(EXERCISE)
Each of the records below must be reproduced verbatim.
(TASK MATERIAL begins)
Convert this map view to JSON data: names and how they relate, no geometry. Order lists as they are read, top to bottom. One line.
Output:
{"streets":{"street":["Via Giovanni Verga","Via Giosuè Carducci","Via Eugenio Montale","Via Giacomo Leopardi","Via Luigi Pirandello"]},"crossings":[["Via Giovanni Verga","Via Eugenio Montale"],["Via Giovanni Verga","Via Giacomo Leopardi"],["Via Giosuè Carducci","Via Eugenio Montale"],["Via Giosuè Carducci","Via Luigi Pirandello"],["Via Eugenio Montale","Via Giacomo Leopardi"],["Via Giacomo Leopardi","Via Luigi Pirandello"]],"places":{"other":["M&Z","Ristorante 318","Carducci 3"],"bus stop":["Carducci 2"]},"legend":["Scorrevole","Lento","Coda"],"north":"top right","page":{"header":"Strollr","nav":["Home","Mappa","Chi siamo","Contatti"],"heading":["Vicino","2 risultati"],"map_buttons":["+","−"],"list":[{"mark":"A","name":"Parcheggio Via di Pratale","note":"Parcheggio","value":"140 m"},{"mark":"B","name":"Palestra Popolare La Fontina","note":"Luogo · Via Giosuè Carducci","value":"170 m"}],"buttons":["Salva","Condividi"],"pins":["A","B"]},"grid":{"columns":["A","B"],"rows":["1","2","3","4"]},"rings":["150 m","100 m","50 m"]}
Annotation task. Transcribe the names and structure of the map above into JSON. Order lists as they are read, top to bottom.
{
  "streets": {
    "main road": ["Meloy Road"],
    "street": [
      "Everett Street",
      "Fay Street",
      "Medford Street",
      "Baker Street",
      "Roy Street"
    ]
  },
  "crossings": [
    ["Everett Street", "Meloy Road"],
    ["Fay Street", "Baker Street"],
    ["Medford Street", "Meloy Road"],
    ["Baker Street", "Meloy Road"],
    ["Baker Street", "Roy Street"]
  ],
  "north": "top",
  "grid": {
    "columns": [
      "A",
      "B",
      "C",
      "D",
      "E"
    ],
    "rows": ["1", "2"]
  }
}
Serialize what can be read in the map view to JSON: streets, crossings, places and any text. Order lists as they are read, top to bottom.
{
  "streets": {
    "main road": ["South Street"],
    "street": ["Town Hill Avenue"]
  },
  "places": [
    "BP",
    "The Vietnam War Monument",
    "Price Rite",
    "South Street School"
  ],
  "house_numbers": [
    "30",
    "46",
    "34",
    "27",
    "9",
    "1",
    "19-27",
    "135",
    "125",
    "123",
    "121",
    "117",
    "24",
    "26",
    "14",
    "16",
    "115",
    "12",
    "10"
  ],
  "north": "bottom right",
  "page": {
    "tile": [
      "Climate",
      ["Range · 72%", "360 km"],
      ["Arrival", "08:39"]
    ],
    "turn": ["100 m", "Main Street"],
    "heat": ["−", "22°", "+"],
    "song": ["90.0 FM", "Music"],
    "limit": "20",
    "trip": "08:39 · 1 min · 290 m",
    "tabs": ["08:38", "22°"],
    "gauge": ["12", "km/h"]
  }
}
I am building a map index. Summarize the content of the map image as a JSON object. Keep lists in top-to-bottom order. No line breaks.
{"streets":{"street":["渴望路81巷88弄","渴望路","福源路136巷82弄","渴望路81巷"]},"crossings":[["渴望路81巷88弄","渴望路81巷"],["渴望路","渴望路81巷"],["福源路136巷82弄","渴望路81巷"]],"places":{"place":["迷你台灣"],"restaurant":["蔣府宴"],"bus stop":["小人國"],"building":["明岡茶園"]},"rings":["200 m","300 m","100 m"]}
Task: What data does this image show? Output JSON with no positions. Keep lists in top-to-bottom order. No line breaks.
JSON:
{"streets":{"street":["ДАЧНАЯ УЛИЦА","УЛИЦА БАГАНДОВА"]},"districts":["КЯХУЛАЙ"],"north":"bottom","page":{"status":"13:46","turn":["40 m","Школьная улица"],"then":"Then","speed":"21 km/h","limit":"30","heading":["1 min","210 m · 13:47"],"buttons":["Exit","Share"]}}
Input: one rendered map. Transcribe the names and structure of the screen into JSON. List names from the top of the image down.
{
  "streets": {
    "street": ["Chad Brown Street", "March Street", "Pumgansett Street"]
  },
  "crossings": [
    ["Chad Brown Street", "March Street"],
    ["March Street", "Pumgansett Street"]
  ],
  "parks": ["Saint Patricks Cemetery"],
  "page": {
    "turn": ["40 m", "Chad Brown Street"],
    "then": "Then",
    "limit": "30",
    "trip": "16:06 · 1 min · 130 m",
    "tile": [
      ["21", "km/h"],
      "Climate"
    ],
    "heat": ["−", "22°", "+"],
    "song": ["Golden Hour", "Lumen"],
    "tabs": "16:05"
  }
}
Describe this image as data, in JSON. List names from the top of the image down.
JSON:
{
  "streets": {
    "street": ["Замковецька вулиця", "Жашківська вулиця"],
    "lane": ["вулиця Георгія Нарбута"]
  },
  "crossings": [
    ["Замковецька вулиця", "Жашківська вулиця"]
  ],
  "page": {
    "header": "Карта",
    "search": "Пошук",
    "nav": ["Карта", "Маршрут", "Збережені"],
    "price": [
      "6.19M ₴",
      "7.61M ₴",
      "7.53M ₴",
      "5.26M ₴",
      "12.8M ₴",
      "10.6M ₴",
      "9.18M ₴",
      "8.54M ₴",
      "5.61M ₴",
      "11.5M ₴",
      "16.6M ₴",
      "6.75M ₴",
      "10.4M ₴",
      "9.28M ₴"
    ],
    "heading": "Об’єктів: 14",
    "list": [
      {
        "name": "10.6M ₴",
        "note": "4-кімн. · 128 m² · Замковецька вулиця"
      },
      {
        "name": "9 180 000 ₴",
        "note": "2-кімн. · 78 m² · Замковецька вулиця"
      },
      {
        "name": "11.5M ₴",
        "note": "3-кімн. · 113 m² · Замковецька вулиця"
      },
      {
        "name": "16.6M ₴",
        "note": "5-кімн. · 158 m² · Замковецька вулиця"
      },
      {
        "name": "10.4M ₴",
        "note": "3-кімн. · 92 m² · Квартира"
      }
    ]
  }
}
(TASK MATERIAL ends)
(RESPONSE TO THIS TASK)
Convert this map view to JSON data: names and how they relate, no geometry. Order lists as they are read, top to bottom. One line.
Output:
{"streets":{"street":["Via Giovanni Verga","Via Giosuè Carducci","Via Eugenio Montale","Via Giacomo Leopardi","Via Luigi Pirandello"]},"crossings":[["Via Giovanni Verga","Via Eugenio Montale"],["Via Giovanni Verga","Via Giacomo Leopardi"],["Via Giosuè Carducci","Via Eugenio Montale"],["Via Giosuè Carducci","Via Luigi Pirandello"],["Via Eugenio Montale","Via Giacomo Leopardi"],["Via Giacomo Leopardi","Via Luigi Pirandello"]],"places":{"other":["M&Z","Ristorante 318","Carducci 3"],"bus stop":["Carducci 2"]},"legend":["Scorrevole","Lento","Coda"],"north":"top right","page":{"header":"Strollr","nav":["Home","Mappa","Chi siamo","Contatti"],"heading":["Vicino","2 risultati"],"map_buttons":["+","−"],"list":[{"mark":"A","name":"Parcheggio Via di Pratale","note":"Parcheggio","value":"140 m"},{"mark":"B","name":"Palestra Popolare La Fontina","note":"Luogo · Via Giosuè Carducci","value":"170 m"}],"buttons":["Salva","Condividi"],"pins":["A","B"]},"grid":{"columns":["A","B"],"rows":["1","2","3","4"]},"rings":["150 m","100 m","50 m"]}
Annotation task. Transcribe the names and structure of the map above into JSON. Order lists as they are read, top to bottom.
{
  "streets": {
    "main road": ["Meloy Road"],
    "street": [
      "Everett Street",
      "Fay Street",
      "Medford Street",
      "Baker Street",
      "Roy Street"
    ]
  },
  "crossings": [
    ["Everett Street", "Meloy Road"],
    ["Fay Street", "Baker Street"],
    ["Medford Street", "Meloy Road"],
    ["Baker Street", "Meloy Road"],
    ["Baker Street", "Roy Street"]
  ],
  "north": "top",
  "grid": {
    "columns": [
      "A",
      "B",
      "C",
      "D",
      "E"
    ],
    "rows": ["1", "2"]
  }
}
Serialize what can be read in the map view to JSON: streets, crossings, places and any text. Order lists as they are read, top to bottom.
{
  "streets": {
    "main road": ["South Street"],
    "street": ["Town Hill Avenue"]
  },
  "places": [
    "BP",
    "The Vietnam War Monument",
    "Price Rite",
    "South Street School"
  ],
  "house_numbers": [
    "30",
    "46",
    "34",
    "27",
    "9",
    "1",
    "19-27",
    "135",
    "125",
    "123",
    "121",
    "117",
    "24",
    "26",
    "14",
    "16",
    "115",
    "12",
    "10"
  ],
  "north": "bottom right",
  "page": {
    "tile": [
      "Climate",
      ["Range · 72%", "360 km"],
      ["Arrival", "08:39"]
    ],
    "turn": ["100 m", "Main Street"],
    "heat": ["−", "22°", "+"],
    "song": ["90.0 FM", "Music"],
    "limit": "20",
    "trip": "08:39 · 1 min · 290 m",
    "tabs": ["08:38", "22°"],
    "gauge": ["12", "km/h"]
  }
}
I am building a map index. Summarize the content of the map image as a JSON object. Keep lists in top-to-bottom order. No line breaks.
{"streets":{"street":["渴望路81巷88弄","渴望路","福源路136巷82弄","渴望路81巷"]},"crossings":[["渴望路81巷88弄","渴望路81巷"],["渴望路","渴望路81巷"],["福源路136巷82弄","渴望路81巷"]],"places":{"place":["迷你台灣"],"restaurant":["蔣府宴"],"bus stop":["小人國"],"building":["明岡茶園"]},"rings":["200 m","300 m","100 m"]}
Task: What data does this image show? Output JSON with no positions. Keep lists in top-to-bottom order. No line breaks.
JSON:
{"streets":{"street":["ДАЧНАЯ УЛИЦА","УЛИЦА БАГАНДОВА"]},"districts":["КЯХУЛАЙ"],"north":"bottom","page":{"status":"13:46","turn":["40 m","Школьная улица"],"then":"Then","speed":"21 km/h","limit":"30","heading":["1 min","210 m · 13:47"],"buttons":["Exit","Share"]}}
Input: one rendered map. Transcribe the names and structure of the screen into JSON. List names from the top of the image down.
{
  "streets": {
    "street": ["Chad Brown Street", "March Street", "Pumgansett Street"]
  },
  "crossings": [
    ["Chad Brown Street", "March Street"],
    ["March Street", "Pumgansett Street"]
  ],
  "parks": ["Saint Patricks Cemetery"],
  "page": {
    "turn": ["40 m", "Chad Brown Street"],
    "then": "Then",
    "limit": "30",
    "trip": "16:06 · 1 min · 130 m",
    "tile": [
      ["21", "km/h"],
      "Climate"
    ],
    "heat": ["−", "22°", "+"],
    "song": ["Golden Hour", "Lumen"],
    "tabs": "16:05"
  }
}
Describe this image as data, in JSON. List names from the top of the image down.
JSON:
{
  "streets": {
    "street": ["Замковецька вулиця", "Жашківська вулиця"],
    "lane": ["вулиця Георгія Нарбута"]
  },
  "crossings": [
    ["Замковецька вулиця", "Жашківська вулиця"]
  ],
  "page": {
    "header": "Карта",
    "search": "Пошук",
    "nav": ["Карта", "Маршрут", "Збережені"],
    "price": [
      "6.19M ₴",
      "7.61M ₴",
      "7.53M ₴",
      "5.26M ₴",
      "12.8M ₴",
      "10.6M ₴",
      "9.18M ₴",
      "8.54M ₴",
      "5.61M ₴",
      "11.5M ₴",
      "16.6M ₴",
      "6.75M ₴",
      "10.4M ₴",
      "9.28M ₴"
    ],
    "heading": "Об’єктів: 14",
    "list": [
      {
        "name": "10.6M ₴",
        "note": "4-кімн. · 128 m² · Замковецька вулиця"
      },
      {
        "name": "9 180 000 ₴",
        "note": "2-кімн. · 78 m² · Замковецька вулиця"
      },
      {
        "name": "11.5M ₴",
        "note": "3-кімн. · 113 m² · Замковецька вулиця"
      },
      {
        "name": "16.6M ₴",
        "note": "5-кімн. · 158 m² · Замковецька вулиця"
      },
      {
        "name": "10.4M ₴",
        "note": "3-кімн. · 92 m² · Квартира"
      }
    ]
  }
}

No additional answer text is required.